Two MEA members will accompany their students to Washington, D.C., this weekend for a gun violence summit featuring 100 young people from across the country, including survivors of school shootings in Parkland, Florida, and Newtown, Connecticut.
Grand Rapids math teacher Wendy Winston and Livonia art teacher Heidi Posh will attend the two-day summit as educator-advisors months after both women traveled to the Capitol for the national March For Our Lives demonstration on separate buses organized by MEA last March.
Like the March For Our Lives, the gun violence summit this Saturday and Sunday will be student-led and focused on common-sense gun reforms and other changes to make schools safer. Students hope to emerge from the event with a student bill of rights and action plan.
Natalie Koelzer, a junior at Livonia’s Stevenson High School, said she wanted to participate in the summit because “thoughts and prayers” are not enough to stop school violence. And while marches are good at calling attention to problems, the summit will offer solutions, she said.
“I hope that this summit will catch the attention of those who can change and influence our laws—not just politicians and government officials, but also voters,” Koelzer said.
Koelzer is attending the summit with Posh, a 21-year veteran educator from Stevenson High School, who said the March For Our Lives planted a seed of hope after she attended with her eighth-grade daughter.
“That was such an amazing experience for me, and it gave me so much hope for the future of schools and young people,” Posh said. “I wanted to be a part of whatever comes next.”
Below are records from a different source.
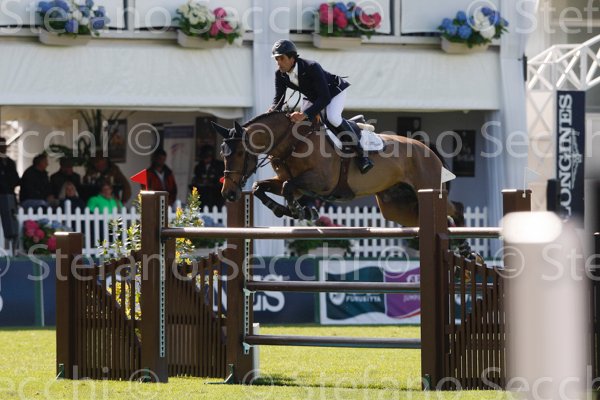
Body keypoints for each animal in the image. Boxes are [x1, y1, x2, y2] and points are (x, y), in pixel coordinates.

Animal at [211, 110, 458, 228]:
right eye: (222, 153)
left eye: (240, 154)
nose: (228, 193)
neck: (293, 142)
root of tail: (431, 152)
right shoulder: (292, 183)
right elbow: (259, 187)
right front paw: (286, 210)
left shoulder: (321, 182)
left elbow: (289, 186)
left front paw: (301, 211)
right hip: (396, 207)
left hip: (426, 189)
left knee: (450, 212)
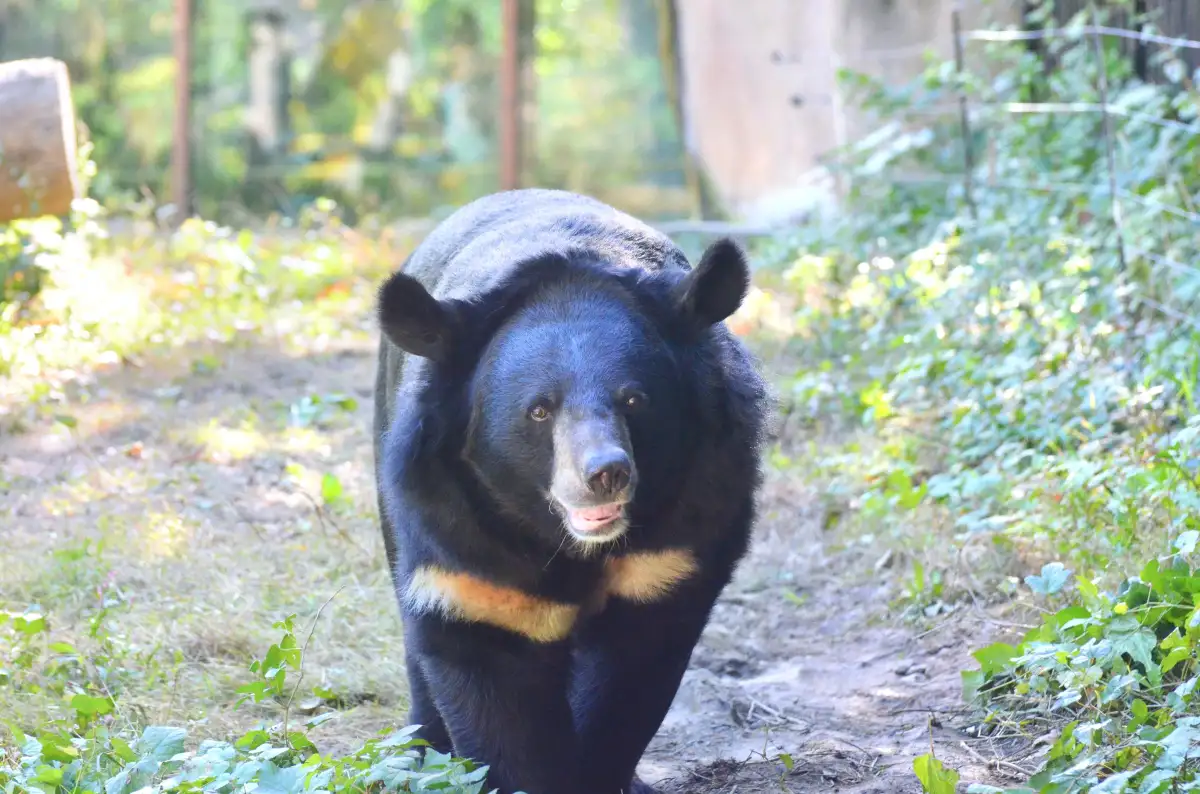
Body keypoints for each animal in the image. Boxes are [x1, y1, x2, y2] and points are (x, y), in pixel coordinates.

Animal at [372, 188, 768, 794]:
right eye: (539, 410)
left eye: (634, 400)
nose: (605, 474)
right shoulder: (465, 542)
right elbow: (493, 673)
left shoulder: (682, 529)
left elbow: (629, 674)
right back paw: (419, 752)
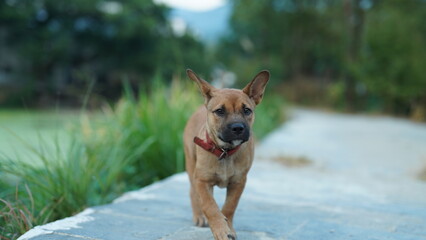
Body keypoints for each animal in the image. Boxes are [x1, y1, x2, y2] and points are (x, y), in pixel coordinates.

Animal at [183, 68, 270, 239]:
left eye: (247, 110)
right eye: (220, 111)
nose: (238, 128)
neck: (225, 151)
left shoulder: (239, 182)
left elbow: (229, 207)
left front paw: (227, 226)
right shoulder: (202, 181)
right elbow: (209, 206)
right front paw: (220, 229)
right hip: (191, 166)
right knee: (193, 193)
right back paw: (199, 216)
The fact that the March For Our Lives was student-driven helped her daughter realize she was not powerless to change things, she added. “It made her think we do have a voice and we can make change, and just because I’m young doesn’t mean I don’t have power.”
It’s the same reason Posh believes so strongly in labor unions: “When people come together for one goal, there is very little that can’t be achieved. So many feel they don’t have a voice, and seeing all these other people who feel the same way is so powerful and so uplifting.”
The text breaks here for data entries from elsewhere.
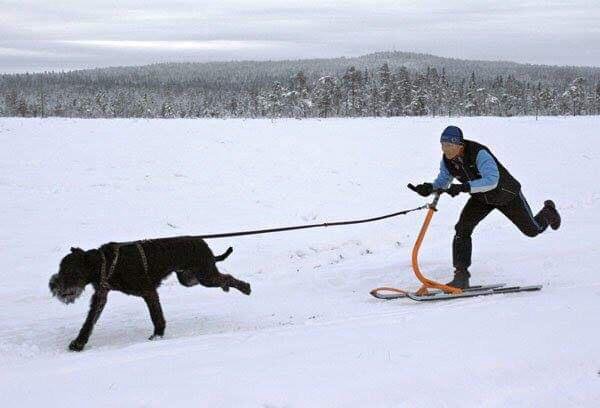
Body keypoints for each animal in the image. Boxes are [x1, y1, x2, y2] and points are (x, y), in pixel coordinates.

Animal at [48, 237, 251, 352]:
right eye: (60, 268)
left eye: (71, 271)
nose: (53, 286)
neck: (104, 263)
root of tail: (204, 244)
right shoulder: (100, 296)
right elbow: (89, 322)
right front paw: (78, 343)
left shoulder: (148, 291)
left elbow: (156, 316)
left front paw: (157, 336)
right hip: (190, 278)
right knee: (223, 278)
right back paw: (229, 287)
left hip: (204, 275)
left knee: (227, 278)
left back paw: (245, 287)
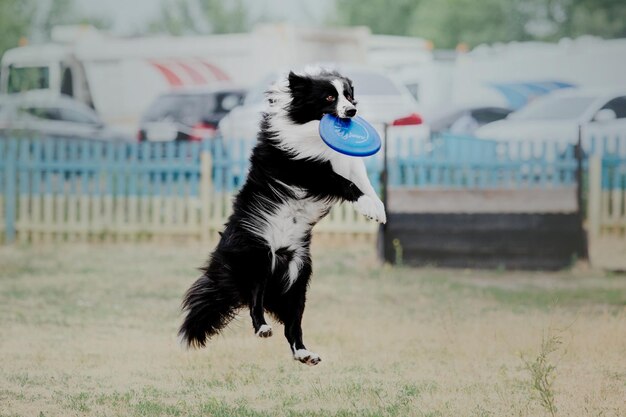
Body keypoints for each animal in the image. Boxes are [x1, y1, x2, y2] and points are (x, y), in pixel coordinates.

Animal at [178, 67, 386, 364]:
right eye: (329, 96)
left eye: (348, 94)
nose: (352, 111)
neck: (308, 126)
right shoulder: (302, 167)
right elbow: (343, 182)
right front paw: (368, 206)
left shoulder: (344, 161)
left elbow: (362, 180)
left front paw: (377, 208)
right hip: (258, 257)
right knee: (254, 300)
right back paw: (262, 327)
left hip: (298, 278)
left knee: (292, 323)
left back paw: (304, 353)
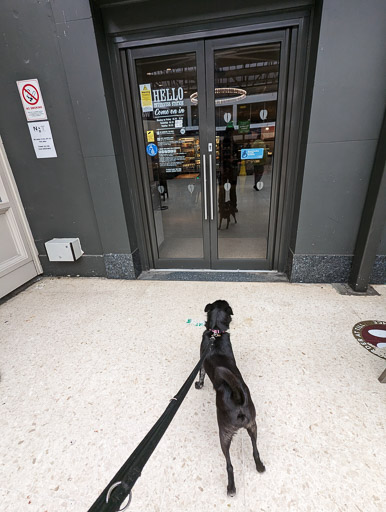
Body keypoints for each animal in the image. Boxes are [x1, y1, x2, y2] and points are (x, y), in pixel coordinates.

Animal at [195, 300, 264, 496]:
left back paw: (231, 487)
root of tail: (238, 397)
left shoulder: (201, 364)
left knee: (229, 465)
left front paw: (199, 385)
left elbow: (201, 376)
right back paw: (259, 466)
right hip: (253, 425)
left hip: (224, 434)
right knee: (255, 450)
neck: (216, 332)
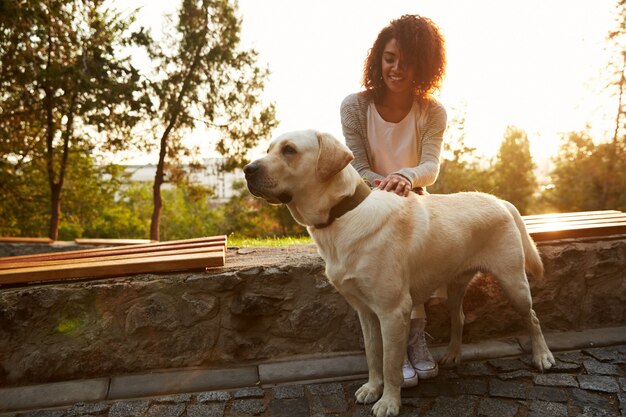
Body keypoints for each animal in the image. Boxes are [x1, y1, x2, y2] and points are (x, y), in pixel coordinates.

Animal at [243, 128, 552, 414]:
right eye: (269, 149)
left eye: (289, 150)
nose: (247, 170)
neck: (342, 215)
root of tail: (500, 201)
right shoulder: (366, 312)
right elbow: (373, 355)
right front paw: (372, 388)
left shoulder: (392, 310)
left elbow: (391, 362)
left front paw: (389, 401)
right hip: (454, 285)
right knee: (460, 317)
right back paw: (453, 354)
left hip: (514, 283)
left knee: (533, 317)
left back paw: (542, 356)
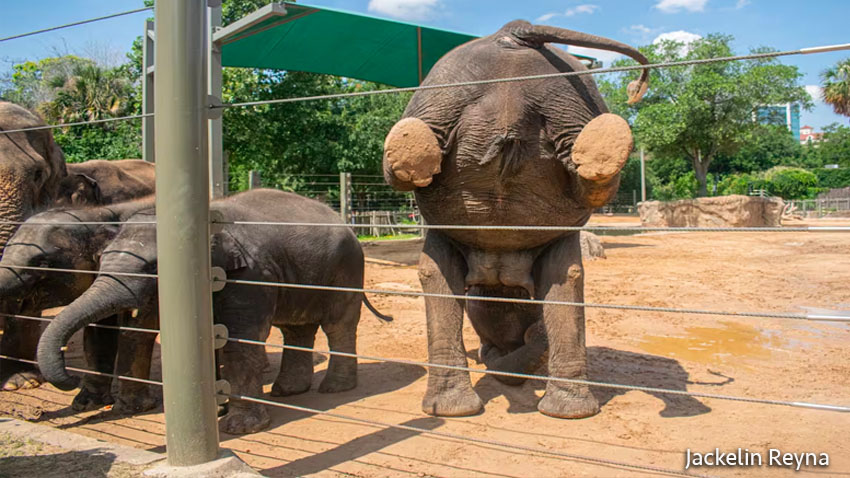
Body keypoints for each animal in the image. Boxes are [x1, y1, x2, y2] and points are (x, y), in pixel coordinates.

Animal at [36, 189, 388, 436]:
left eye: (154, 266)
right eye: (102, 257)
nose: (69, 378)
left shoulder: (251, 274)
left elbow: (241, 339)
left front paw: (240, 428)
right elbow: (146, 332)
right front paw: (134, 409)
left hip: (346, 269)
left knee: (337, 325)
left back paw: (334, 389)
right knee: (296, 328)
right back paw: (287, 391)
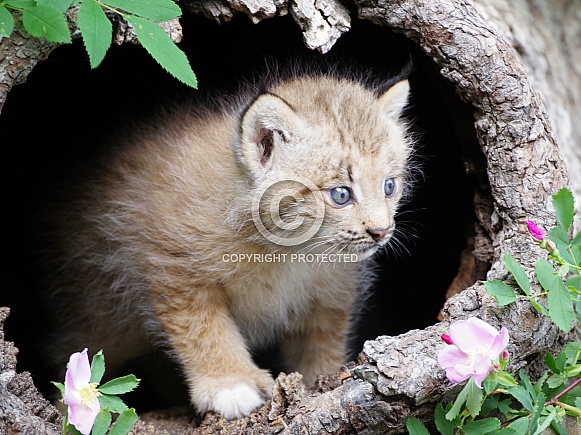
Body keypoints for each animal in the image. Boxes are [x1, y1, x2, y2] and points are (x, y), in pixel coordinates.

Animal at [47, 71, 414, 418]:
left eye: (389, 186)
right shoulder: (175, 266)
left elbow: (323, 342)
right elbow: (204, 329)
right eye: (340, 194)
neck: (289, 250)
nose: (382, 231)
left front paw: (321, 381)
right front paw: (230, 385)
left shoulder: (331, 293)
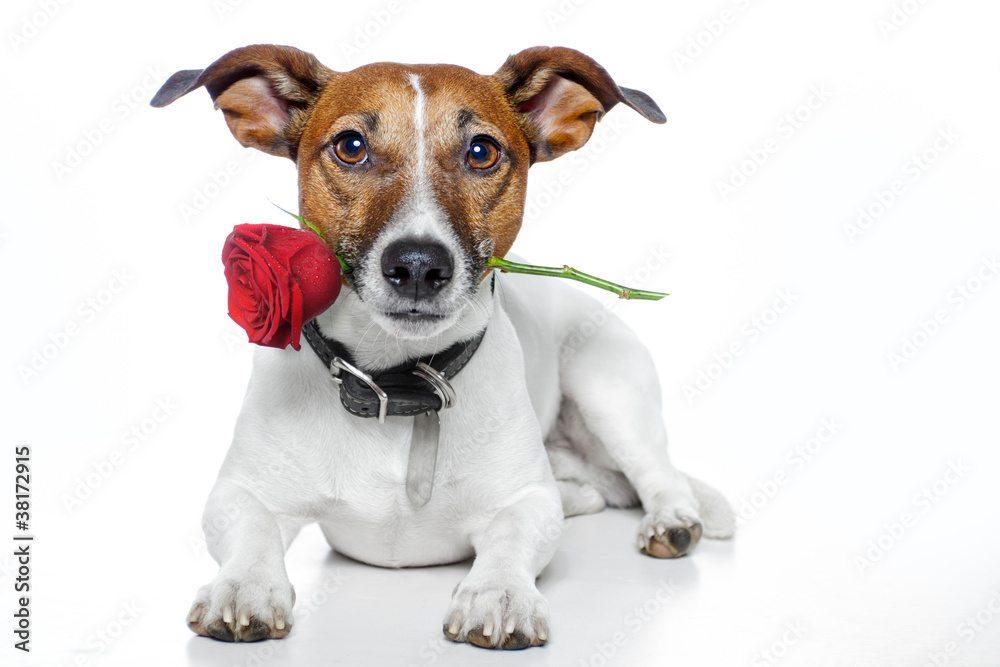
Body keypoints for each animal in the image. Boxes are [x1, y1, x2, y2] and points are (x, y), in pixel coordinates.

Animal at [154, 44, 736, 648]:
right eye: (350, 146)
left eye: (481, 151)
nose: (417, 265)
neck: (396, 385)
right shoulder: (238, 492)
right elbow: (253, 529)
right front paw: (244, 585)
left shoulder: (528, 501)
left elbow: (509, 535)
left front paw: (498, 593)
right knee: (597, 489)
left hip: (608, 390)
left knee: (658, 475)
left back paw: (672, 521)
Winston, a math teacher at Grand Rapids University Preparatory Academy with 18 years of teaching experience, says she hopes the summit will focus on common-sense gun laws and mental health supports, because students’ emotional needs are not being met in schools and communities.
Winston does not support having armed staff members in schools, because students can gain access to items that should be off-limits. She also worries about situations in which responding officers have difficulty distinguishing between multiple armed individuals.
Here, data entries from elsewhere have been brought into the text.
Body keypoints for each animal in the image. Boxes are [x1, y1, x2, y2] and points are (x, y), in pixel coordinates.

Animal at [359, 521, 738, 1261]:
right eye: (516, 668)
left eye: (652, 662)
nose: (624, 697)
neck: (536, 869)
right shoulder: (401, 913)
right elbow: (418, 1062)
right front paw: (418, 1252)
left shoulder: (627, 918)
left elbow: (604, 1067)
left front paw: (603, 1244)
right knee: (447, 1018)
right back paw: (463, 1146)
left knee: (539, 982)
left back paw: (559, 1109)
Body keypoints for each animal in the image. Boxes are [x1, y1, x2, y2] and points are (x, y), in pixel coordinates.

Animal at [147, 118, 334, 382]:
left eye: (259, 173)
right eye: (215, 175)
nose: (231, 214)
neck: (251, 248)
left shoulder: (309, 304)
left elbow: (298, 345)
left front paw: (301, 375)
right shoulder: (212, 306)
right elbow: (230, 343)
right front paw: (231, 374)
“I worry about ‘friendly fire’ situations, because how do they know who they’re protecting and who they’re fighting against?”
However, proposals for change will be up to the young people in attendance to decide, she noted.
“The exciting thing about this conversation is that will be student-led,” Winston said. “The educators are there to support and guide, but the students are going to be coming up with their bill of rights and action plan.”
Winston is accompanying a sophomore from her school, Chanel Hill, who was chosen to attend the summit after showing her leadership potential speaking about immigration issues at a “Kids Speak” event at Grand Rapids City Hall last April centered around the theme of “Tearing Down the Walls.”
Hill says she chose to go because she wants to be part of a bigger movement to make change. “I feel like if a whole bunch of people put our ideas together, we can make things better than what they are.”
The summit is hosted by the American Federation of Teachers, the National Education Association, Guns Down, Students for Change, Everytown for Gun Safety, Students Demand Action, Giffords, and the Brady Campaign.